- [Given text]:
========================================
Fred Crayk’s work is difficult to categorise but essentially it takes the human body as its subject.
The paintings can be split into two distinct groups. One group explores an abstracted, painterly language while the other is more conventionally representational in terms of the western tradition.
As regards the first group, which can be viewed in portfolio 1, Crayk acknowledges the important influence of abstract painting, especially that produced in America in the 1950s and ‘60s. The opportunity to exploit anti-narrative approaches through a painterly, abstract language is fully embraced. However, no matter how much the work hovers between abstraction and figuration, there is always a pulling- back or grounding in the human body when the image is finally resolved.
The second group, which can be viewed in portfolio 2, allows Crayk to explore a more figurative visual language which has intentionally obvious links with the European tradition. Major influences are Venetian painters Veronese, Titian and Tintoretto and Baroque artists Caravaggio, Velazquez, Reni and Poussin.
Crayk intends that these works offer a narrative structure within which the viewer can interpret the imagery and speculate on content in a religious, social and/or philosphical context.
The painter works in these different styles simultaneously.
========================================
[Items from a data source]
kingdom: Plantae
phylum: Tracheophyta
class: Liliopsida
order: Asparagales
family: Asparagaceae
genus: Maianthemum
========================================
- [Objectives]:
[1] Please repeat the text about Fred Crayk's paintings word for word, beginning at the words that contain "Crayk intends that" and stopping after "different styles simultaneously.".
[2] In the text about Fred Crayk's paintings, which Venetian painters are named as major influences on the second group?
[3] Go on with the text about Fred Crayk's paintings from its last sentence.

- [Expected responses]:
[1]
Crayk intends that these works offer a narrative structure within which the viewer can interpret the imagery and speculate on content in a religious, social and/or philosphical context.
The painter works in these different styles simultaneously.

[2] Veronese, Titian and Tintoretto.

[3]
The centrality of the human body coupled with the stylistic diversity in Crayk’s work not only takes it into the realms of the narrative and anti-narrative but also the sensual and the psychological and ultimately the religious. Regardless of belief, it must be acknowledged that the European tradition is founded on the interpretation of religious imagery and doctrine. Although he cannot be described as a conventional religious painter the sensual and psychological dynamic contained in religious narrative, especially in the area of martyrdom, plays an important role in the evolution of his paintings. Crayk also seeks to locate his work in a contemporary context and recognises the profound effect of daily social and political experience and events on his thinking, his sensibility and his emotional environment. Contemporary social experience ultimately determines his choice of subject matter and the development of his imagery. In essence, he wants to hold a complexity and coalescence of emotion and intellect, permeated by doubt, within each painting.
Oil paint and its unique qualities are fully exploited by Crayk to achieve his aims and intentions. As his personal statement reveals, he is aware of the complex relationship between the medium and his subject. This has led him to be deeply informed of and acutely sensitive to the history of the ‘mark’ and the’ gesture’ which is central to the practice of oil painting. It can be argued that this generates a dilemma for all painters in this ‘late’ 21st century period which, in turn, presents a challenge for those of ambition. Crayk continually rises to this challenge.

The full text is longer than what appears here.